If your target hardware is anything bought after roughly 2013, yes — H.264 in MP4 is more universally supported, smaller at the same quality, and better-tooled. Use Xvid to MP4 for that path. Stay on DivX only if you specifically need a pre-2014 DivX-Certified standalone DVD player, in-car DVD unit, or a Blu-ray deck that lists DivX on the spec sheet.

What audio codec ends up in the DivX file?

xconvert defaults to MP3, which is the historic AVI/DivX audio pairing certified players expect. AC-3 (Dolby Digital) is also in the DivX Home Theater spec, but MP3 is the safest bet across the largest pool of older hardware.

Can I keep the original AVI container and just relabel the codec?

No, and this is a common confusion. DivX and Xvid are different encoders even though they target the same standard. A "rename" or remux from .xvid/AVI to .divx/AVI doesn't recompress the video, so the original Xvid bitstream — including any Qpel/GMC/packed-bitstream features that are causing the player to fail — is still present. The conversion here actually re-encodes through a DivX-profile-clean encoder.

Will batch-converting a folder of Xvid files preserve subtitles and chapter markers?
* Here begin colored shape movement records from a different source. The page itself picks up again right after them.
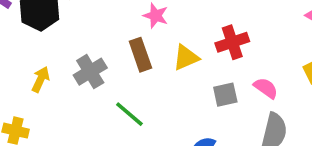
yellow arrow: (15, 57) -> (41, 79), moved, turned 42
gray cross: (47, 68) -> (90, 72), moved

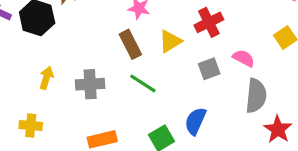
gray cross: (90, 72) -> (90, 84), moved, turned 36
green line: (129, 114) -> (143, 83), moved

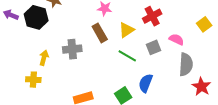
green line: (143, 83) -> (127, 56), moved
gray cross: (90, 84) -> (72, 49), moved
yellow cross: (31, 125) -> (33, 80), moved

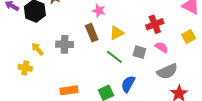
red cross: (152, 16) -> (155, 24), moved
gray square: (154, 47) -> (139, 52), turned 32
yellow arrow: (44, 58) -> (37, 49), turned -64
gray semicircle: (186, 64) -> (167, 71), turned 55

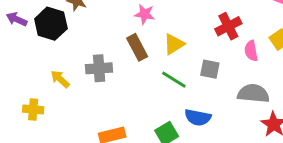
pink semicircle: (161, 47) -> (251, 51), moved, turned -128
yellow cross: (25, 68) -> (33, 109), moved
gray semicircle: (167, 71) -> (253, 93), turned -145
blue semicircle: (128, 84) -> (198, 117), turned -102

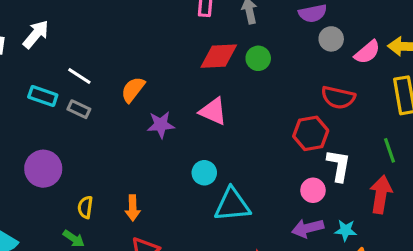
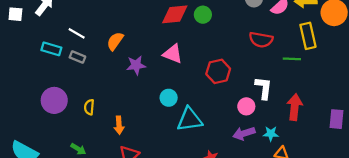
red hexagon: (311, 133) -> (218, 71), moved
green line: (389, 150) -> (292, 59), moved, turned -66
yellow semicircle: (85, 207) -> (89, 107), moved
Soft-subtitles (e.g., .srt, .idx/.sub) and chapter metadata are not part of the Xvid video stream, so they're not carried by a video-only conversion. If the AVI has hard-burned subtitles they remain visible because they're already pixels. For files where subtitle preservation matters, Xvid to MKV keeps soft subs as separate tracks.

Does converting back from DivX to Xvid lose more quality?

Yes — same generation-loss principle. Stay one direction unless there's a reason to round-trip. If you do need to go the other way (e.g., re-editing in open-source pipelines that prefer Xvid), DivX to Xvid handles it.